## PROVIDED RECORDS
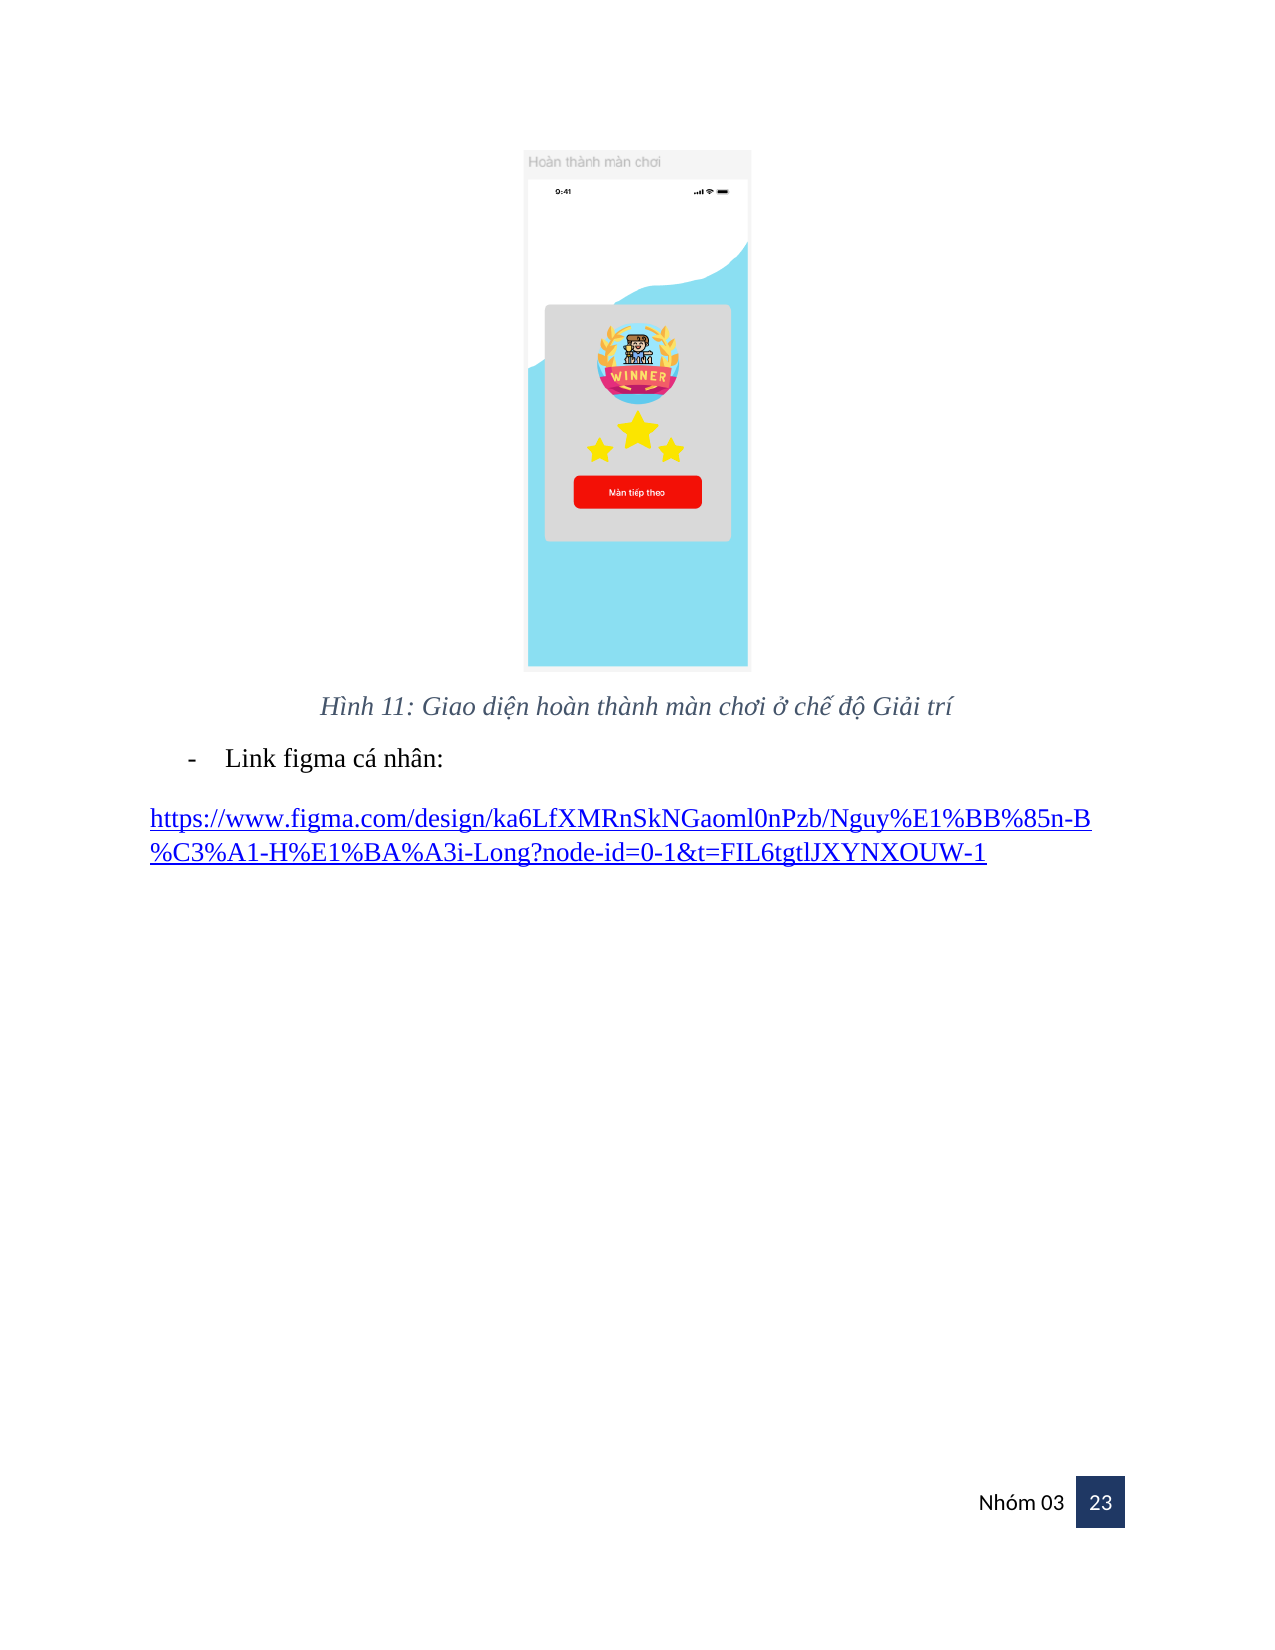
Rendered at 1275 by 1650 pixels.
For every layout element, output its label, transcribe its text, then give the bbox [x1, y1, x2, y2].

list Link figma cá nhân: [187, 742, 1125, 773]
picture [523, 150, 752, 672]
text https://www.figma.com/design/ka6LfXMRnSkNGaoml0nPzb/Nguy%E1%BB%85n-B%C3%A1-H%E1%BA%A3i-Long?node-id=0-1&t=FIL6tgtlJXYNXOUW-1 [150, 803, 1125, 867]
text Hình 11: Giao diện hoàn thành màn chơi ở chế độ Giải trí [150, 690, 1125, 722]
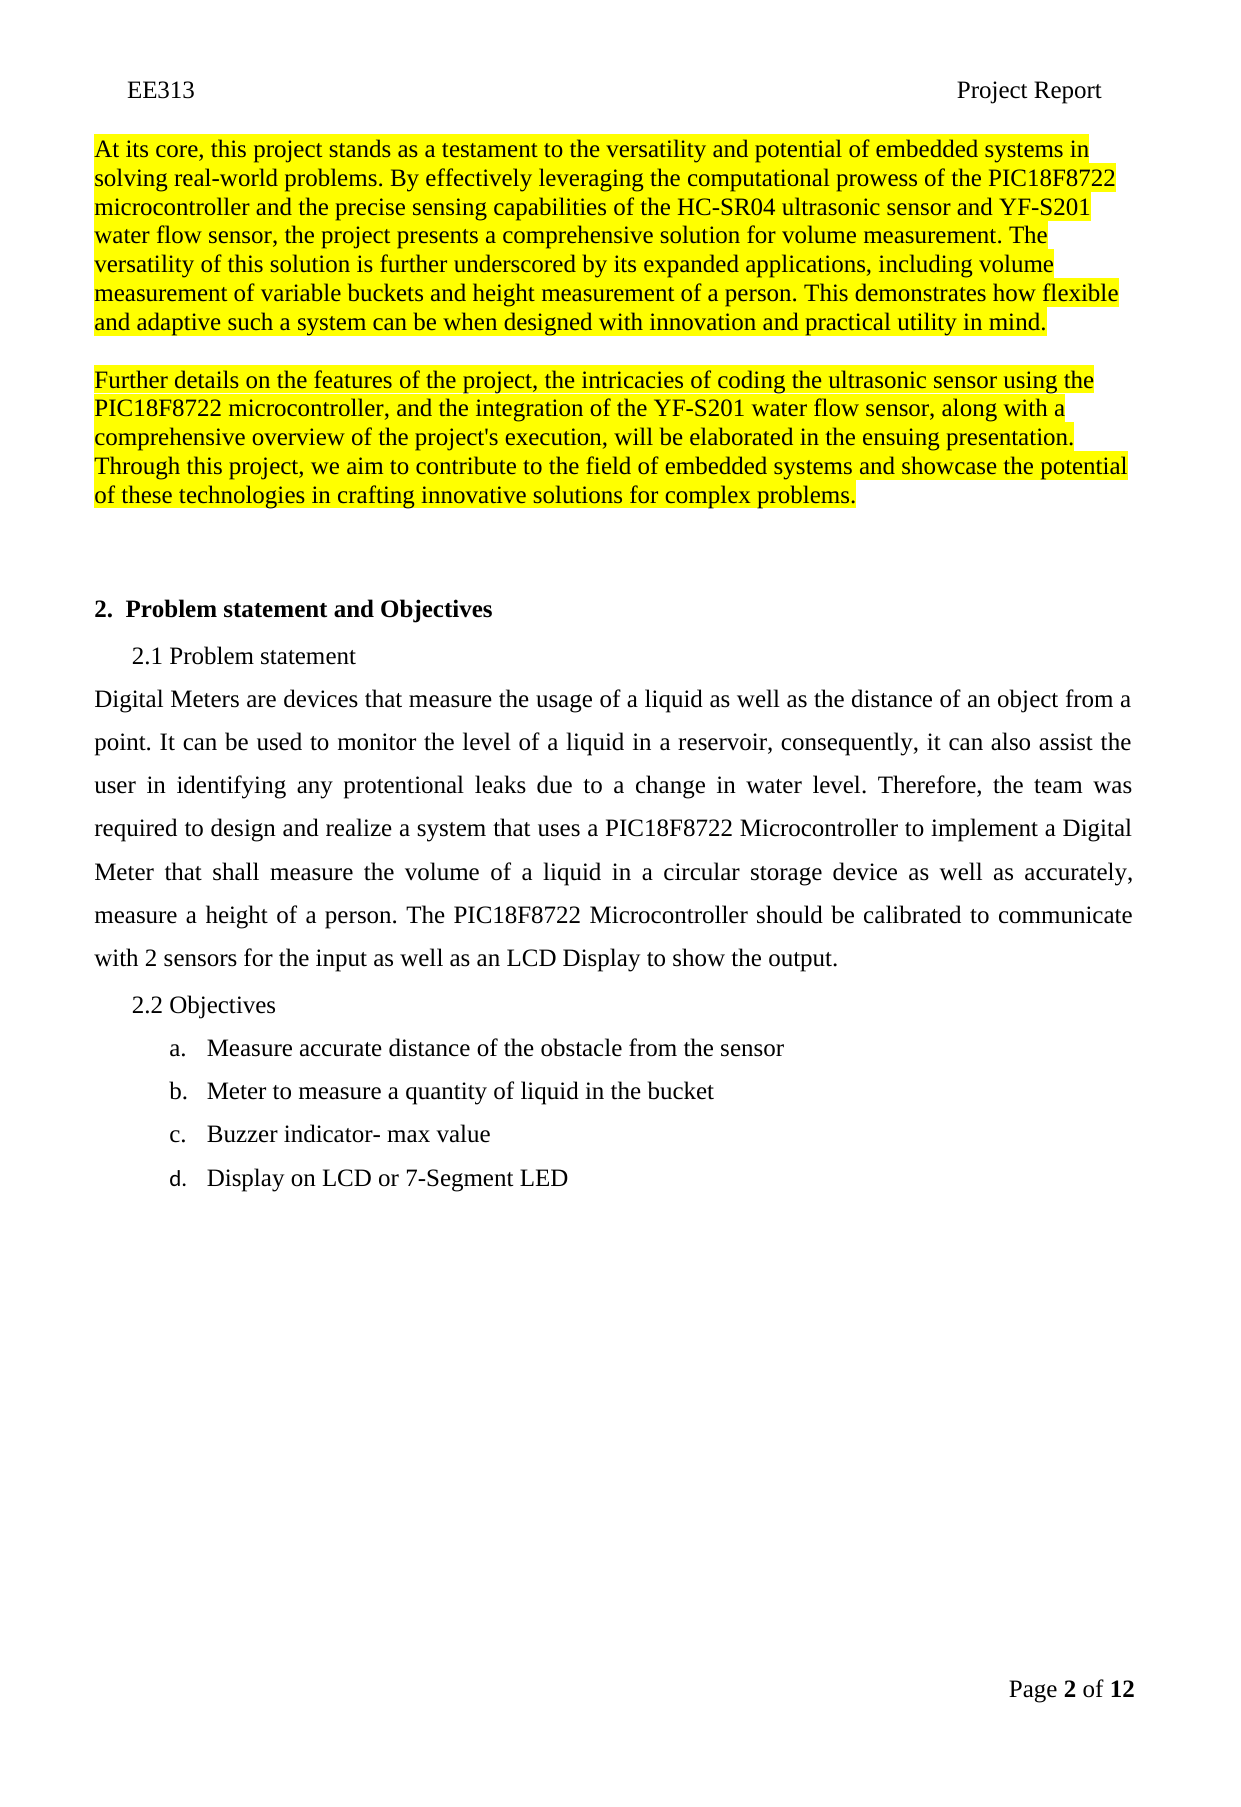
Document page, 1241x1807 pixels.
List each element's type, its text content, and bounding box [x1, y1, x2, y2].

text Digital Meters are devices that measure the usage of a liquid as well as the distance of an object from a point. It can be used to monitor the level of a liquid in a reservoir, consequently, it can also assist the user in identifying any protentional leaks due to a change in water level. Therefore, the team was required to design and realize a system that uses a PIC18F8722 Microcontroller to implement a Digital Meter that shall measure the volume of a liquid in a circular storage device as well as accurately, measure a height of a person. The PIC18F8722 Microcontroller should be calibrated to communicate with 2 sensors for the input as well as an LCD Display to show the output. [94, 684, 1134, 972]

## WHAT NEEDS TO BE DONE
Restate only the lines running from the start of the material above through the line containing "Document page, 1241x1807 pixels.", ends included. No pictures.

## RESPONSE AREA
Rendered at 1275 by 1650 pixels.
For every layout element, output its label, transcribe its text, then give the bbox [x1, y1, x2, y2].

list Link figma cá nhân: [187, 742, 1125, 773]
picture [523, 150, 752, 672]
text https://www.figma.com/design/ka6LfXMRnSkNGaoml0nPzb/Nguy%E1%BB%85n-B%C3%A1-H%E1%BA%A3i-Long?node-id=0-1&t=FIL6tgtlJXYNXOUW-1 [150, 803, 1125, 867]
text Hình 11: Giao diện hoàn thành màn chơi ở chế độ Giải trí [150, 690, 1125, 722]
Document page, 1241x1807 pixels.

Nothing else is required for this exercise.